ROBERT SIEGEL, HOST:
In Russia today, there was speculation that Edward Snowden might leave the transit area of a Moscow airport. He's been stuck there for the past month.
Earlier today, Russian media were reporting that Snowden would be receiving travel documents that would allow him to officially set foot on Russian soil. As NPR's Corey Flintoff reports, those stories were premature, but they revealed that the fugitive situation is more complicated than it might seem.
COREY FLINTOFF, BYLINE: Snowden has been stuck in the diplomatic no man's land of the Sheremetyevo Airport transit area while U.S. officials demand his extradition for revealing secrets about U.S. surveillance programs.

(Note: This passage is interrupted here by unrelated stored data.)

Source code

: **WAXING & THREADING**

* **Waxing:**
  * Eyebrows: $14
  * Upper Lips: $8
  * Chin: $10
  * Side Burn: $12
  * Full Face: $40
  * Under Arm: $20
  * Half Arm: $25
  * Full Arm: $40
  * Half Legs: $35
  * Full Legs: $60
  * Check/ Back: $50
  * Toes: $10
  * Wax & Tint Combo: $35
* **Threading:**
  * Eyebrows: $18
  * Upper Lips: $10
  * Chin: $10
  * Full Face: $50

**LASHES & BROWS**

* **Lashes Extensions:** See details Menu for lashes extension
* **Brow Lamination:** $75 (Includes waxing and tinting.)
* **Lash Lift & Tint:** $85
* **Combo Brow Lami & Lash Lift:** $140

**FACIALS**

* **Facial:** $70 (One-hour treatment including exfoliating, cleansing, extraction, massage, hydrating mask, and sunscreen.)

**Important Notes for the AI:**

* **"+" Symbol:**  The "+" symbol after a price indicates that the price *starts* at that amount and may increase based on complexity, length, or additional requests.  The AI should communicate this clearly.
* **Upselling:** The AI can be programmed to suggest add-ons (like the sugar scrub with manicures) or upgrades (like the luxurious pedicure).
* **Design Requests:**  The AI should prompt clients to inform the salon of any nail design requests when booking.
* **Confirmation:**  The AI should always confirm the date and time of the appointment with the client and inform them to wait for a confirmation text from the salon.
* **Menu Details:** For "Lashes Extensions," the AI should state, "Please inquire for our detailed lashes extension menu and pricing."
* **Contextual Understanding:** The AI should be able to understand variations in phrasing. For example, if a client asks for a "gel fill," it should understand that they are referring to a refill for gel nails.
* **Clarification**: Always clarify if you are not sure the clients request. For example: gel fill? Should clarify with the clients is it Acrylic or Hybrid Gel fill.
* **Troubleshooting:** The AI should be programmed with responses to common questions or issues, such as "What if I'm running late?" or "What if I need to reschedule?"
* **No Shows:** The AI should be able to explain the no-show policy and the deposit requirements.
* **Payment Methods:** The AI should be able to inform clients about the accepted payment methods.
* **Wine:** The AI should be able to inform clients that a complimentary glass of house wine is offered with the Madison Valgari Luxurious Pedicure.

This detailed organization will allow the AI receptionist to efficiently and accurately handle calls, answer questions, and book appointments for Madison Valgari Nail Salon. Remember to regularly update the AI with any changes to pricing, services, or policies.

Snowden's Russian lawyer, Anatoly Kucherena, seemed to reinforce the rumor that his client might be about to leave the airport when he showed up carrying a large bag. But Kucherena emerged a short time later to tell reporters that Snowden was going to stay put for the time being.
ANATOLY KUCHERENA: (Foreign language spoken)
FLINTOFF: He said the necessary paperwork wasn't ready, but that the matter should be resolved within the coming days. Analysts aren't so sure about that. Sergey Markov is vice-rector of the Plekhanov Russian University of Economics. He's a strong supporter of President Putin, and he says Snowden's presence is a problem for everyone.
SERGEY MARKOV: For United States and European Union, it's very uncomfortable problem. But for Russia, it's more comfortable problem.
FLINTOFF: Markov calls it a comfortable problem for Russia because, in his words, it proves that Russia is not an enemy of freedom if people such as Snowden apply for asylum there.
Aside from the propaganda value of Snowden's application, though, Markov concedes that it's a diplomatic problem for Russia, which is about to host the G-20 summit of industrialized nations in September. President Obama had been scheduled to come to the summit and to make a side visit to Putin in Moscow. But some Russian officials fear that part of the trip could be in doubt because of U.S. displeasure over Snowden. Maria Lipman of the Moscow Carnegie Center says this leaves Putin in an embarrassing situation.
MARIA LIPMAN: In which he would want to get rid of Snowden, yet he would by no means be seen as somebody who facilitated - for the Americans - their desire to get Snowden.
FLINTOFF: In the meantime, Snowden may find himself stuck in limbo for a while longer while Putin decides what to do. Snowden's attorney, Kucherena, indicated as much when he told reporters that he brought his client something to pass the time, a copy of Dostoyevsky's novel "Crime and Punishment." Corey Flintoff, NPR News, Moscow.